Xiaomi officially confirmed the Smart Band 10 Pro: the company published teaser images and partially revealed the specifications. The bracelet will be presented together with the Xiaomi 17 Max smartphone — expected by the end of May 2025.
What's Really New
CEO Lei Jun announced that the device weighs 21.6 grams, and the thickness is less than a centimeter. But the numbers are not the main news. For the first time in the Smart Band series, there will be NFC for contactless payments and dual-band GNSS — confirmation came through render leaks from journalist Roland Quandt.
Dual-band GPS is not a marketing upgrade: it improves positioning accuracy in urban quarters, forests, and anywhere signal reflects off obstacles. For runners and cyclists, this matters more than a new color palette.

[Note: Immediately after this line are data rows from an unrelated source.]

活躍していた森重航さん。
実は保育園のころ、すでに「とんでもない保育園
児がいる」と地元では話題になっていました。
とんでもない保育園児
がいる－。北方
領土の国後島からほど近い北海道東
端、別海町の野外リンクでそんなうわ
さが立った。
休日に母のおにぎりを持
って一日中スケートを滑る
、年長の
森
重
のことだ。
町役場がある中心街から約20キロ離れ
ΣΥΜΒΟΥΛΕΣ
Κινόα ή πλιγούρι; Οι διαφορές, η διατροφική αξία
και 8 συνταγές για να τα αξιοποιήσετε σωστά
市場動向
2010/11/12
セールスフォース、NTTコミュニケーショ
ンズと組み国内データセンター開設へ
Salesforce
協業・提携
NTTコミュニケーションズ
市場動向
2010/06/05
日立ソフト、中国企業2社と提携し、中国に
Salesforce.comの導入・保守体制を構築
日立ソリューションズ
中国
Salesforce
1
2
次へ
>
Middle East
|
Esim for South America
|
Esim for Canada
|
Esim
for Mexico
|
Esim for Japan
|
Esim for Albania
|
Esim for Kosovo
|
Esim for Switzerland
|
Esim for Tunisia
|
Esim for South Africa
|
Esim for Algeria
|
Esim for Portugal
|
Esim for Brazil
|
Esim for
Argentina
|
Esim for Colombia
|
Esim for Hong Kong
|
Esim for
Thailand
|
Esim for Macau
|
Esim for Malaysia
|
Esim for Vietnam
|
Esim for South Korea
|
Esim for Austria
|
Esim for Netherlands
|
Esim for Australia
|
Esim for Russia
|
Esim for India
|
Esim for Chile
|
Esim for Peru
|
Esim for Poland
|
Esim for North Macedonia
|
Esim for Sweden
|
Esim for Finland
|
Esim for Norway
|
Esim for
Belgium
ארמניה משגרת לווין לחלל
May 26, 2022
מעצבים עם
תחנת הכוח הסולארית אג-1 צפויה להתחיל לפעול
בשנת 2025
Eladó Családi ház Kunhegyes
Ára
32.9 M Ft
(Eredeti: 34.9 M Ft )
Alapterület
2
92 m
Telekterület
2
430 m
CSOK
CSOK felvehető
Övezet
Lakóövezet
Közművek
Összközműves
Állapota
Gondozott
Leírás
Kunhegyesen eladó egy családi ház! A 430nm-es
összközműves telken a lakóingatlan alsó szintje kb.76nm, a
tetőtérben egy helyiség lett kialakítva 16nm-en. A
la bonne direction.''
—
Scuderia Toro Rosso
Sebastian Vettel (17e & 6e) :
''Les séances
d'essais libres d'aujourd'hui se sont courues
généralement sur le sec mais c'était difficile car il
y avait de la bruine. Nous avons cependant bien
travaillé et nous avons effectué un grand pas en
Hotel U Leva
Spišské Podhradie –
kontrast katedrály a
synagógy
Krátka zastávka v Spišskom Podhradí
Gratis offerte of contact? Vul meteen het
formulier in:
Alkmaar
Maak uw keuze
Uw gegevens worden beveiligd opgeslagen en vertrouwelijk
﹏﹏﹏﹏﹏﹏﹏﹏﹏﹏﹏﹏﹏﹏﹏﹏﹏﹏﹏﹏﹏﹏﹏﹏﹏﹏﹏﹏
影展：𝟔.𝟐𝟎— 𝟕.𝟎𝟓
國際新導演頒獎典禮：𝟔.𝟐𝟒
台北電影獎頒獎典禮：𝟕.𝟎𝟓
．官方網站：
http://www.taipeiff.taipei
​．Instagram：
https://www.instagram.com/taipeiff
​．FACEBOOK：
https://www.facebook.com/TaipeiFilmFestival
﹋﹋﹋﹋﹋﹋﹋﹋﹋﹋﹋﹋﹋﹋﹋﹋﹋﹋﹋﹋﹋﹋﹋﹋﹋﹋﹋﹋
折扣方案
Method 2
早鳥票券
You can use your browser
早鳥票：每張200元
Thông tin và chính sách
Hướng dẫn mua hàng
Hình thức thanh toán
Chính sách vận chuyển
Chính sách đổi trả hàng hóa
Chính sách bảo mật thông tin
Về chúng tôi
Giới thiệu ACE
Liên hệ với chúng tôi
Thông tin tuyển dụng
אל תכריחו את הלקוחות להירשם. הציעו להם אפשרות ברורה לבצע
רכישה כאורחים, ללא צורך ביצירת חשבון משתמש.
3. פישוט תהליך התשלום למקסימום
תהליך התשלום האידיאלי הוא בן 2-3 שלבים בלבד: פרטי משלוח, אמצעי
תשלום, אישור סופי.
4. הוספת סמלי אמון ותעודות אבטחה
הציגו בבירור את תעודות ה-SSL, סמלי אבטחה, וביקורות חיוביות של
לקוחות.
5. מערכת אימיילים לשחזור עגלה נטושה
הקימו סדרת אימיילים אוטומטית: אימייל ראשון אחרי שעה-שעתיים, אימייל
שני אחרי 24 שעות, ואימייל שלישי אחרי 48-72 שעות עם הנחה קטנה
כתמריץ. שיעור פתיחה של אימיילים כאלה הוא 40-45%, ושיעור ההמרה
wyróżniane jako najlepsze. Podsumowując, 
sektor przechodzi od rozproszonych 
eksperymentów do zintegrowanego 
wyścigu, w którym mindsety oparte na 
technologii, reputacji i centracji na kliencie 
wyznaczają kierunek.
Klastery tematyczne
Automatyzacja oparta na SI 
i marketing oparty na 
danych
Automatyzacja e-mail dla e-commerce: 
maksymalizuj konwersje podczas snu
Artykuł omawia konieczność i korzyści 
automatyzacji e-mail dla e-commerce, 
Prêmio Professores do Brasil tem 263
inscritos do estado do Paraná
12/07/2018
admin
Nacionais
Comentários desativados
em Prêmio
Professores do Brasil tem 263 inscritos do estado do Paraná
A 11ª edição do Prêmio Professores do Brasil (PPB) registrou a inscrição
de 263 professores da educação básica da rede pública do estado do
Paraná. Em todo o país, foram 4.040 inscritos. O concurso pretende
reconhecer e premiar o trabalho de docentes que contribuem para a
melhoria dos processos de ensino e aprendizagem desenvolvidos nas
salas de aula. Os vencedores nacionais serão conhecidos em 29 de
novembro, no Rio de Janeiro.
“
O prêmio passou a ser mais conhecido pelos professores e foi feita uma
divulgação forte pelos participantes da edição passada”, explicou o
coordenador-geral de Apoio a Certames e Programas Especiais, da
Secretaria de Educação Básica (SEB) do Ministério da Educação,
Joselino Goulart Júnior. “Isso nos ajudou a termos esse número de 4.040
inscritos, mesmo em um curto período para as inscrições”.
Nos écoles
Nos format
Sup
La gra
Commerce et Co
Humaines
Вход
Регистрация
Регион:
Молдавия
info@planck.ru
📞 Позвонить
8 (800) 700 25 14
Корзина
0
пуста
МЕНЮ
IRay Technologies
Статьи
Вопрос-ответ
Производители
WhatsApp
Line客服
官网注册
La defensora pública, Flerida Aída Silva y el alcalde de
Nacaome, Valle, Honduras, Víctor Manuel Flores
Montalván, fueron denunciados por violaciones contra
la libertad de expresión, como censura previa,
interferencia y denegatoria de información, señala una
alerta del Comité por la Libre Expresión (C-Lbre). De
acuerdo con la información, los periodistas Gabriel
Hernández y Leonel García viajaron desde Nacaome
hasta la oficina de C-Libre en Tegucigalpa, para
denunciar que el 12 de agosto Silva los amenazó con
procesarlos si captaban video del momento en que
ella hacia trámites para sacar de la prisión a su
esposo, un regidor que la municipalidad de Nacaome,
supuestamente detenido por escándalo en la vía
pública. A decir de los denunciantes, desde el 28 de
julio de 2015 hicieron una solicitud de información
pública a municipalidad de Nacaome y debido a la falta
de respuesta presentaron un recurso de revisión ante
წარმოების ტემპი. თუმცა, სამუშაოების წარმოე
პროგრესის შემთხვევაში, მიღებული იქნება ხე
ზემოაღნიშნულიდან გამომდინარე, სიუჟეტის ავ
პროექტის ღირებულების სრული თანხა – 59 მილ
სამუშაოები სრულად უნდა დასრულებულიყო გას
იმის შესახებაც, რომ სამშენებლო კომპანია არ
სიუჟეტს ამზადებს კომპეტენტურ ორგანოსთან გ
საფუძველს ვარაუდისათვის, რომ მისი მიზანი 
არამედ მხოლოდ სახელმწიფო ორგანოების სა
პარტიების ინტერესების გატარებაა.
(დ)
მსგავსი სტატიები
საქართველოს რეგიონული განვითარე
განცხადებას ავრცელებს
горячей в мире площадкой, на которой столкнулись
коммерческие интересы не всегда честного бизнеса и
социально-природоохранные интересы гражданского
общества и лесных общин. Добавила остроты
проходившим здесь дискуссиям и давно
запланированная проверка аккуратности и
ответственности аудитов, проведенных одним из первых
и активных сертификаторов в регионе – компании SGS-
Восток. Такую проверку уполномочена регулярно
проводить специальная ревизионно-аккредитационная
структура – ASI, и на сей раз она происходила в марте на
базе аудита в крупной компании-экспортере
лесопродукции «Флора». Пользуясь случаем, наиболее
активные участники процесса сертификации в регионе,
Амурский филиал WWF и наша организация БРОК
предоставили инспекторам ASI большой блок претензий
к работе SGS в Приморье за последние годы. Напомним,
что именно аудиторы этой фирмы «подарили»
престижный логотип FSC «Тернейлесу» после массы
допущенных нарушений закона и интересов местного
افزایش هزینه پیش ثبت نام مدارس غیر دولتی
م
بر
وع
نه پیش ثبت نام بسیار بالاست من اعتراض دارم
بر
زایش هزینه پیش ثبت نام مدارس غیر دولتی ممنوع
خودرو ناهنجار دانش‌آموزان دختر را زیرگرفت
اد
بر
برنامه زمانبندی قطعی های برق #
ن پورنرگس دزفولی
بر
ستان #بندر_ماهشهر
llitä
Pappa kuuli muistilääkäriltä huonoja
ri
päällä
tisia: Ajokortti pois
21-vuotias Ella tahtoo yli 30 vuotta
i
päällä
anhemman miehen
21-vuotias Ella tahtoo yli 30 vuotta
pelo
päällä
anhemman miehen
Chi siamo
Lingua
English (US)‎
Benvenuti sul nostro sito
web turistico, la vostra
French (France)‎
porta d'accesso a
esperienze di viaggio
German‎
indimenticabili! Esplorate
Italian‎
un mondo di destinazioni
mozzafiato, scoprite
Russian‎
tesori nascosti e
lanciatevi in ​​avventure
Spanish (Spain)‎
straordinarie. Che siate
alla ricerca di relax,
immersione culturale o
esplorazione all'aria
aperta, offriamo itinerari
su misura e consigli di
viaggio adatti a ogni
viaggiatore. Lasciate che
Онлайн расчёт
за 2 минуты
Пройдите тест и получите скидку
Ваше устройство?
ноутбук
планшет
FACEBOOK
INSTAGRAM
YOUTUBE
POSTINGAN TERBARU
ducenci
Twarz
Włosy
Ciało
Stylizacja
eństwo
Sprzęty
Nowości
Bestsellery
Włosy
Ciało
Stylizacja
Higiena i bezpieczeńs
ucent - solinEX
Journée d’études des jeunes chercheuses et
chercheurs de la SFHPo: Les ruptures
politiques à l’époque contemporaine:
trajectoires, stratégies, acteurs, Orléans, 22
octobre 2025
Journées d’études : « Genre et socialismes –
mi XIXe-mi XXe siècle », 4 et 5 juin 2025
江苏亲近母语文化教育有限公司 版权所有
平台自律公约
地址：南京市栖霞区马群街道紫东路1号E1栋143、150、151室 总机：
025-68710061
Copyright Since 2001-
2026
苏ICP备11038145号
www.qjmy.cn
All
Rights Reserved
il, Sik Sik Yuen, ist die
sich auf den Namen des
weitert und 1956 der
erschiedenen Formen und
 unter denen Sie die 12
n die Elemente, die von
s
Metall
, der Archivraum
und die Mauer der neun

"The appearance suggests that the company wants the Smart Band 10 Pro to be perceived closer to a budget smartwatch than to a traditional fitness bracelet."
9to5Google on Xiaomi's official teaser
Aluminum and Ceramic: One Choice Changes Everything
In addition to the standard aluminum version, a ceramic variant is expected. And here there is a specific compromise: the ceramic version will weigh over 50 grams — more than twice as heavy as the aluminum one. For comparison, the previous Smart Band 9 Pro weighed about 24.5 grams. Wearing a 50-gram bracelet all day is a different experience.
- Battery life: up to 14 days in standard mode, up to 20 days without Always-On Display
- Water resistance: 5 ATM (50 meters)
- Bluetooth 5.4
- Colors: black, white, silver, orange, pink + ceramic edition
Price: No Official Figures Yet
Xiaomi has not yet announced the price. Based on estimates from the previous Band 9 Pro and a typical 30–40% premium for Pro versions, the aluminum model will likely remain around $100. The ceramic variant is a different story.
If dual-band GNSS is confirmed in the official specifications, the Smart Band 10 Pro will become Xiaomi's first mass-market budget bracelet with genuine autonomous navigation. The question is whether the positioning accuracy in real conditions will be sufficient — or GPS will remain a marketing label, as has happened with cheap wearables before.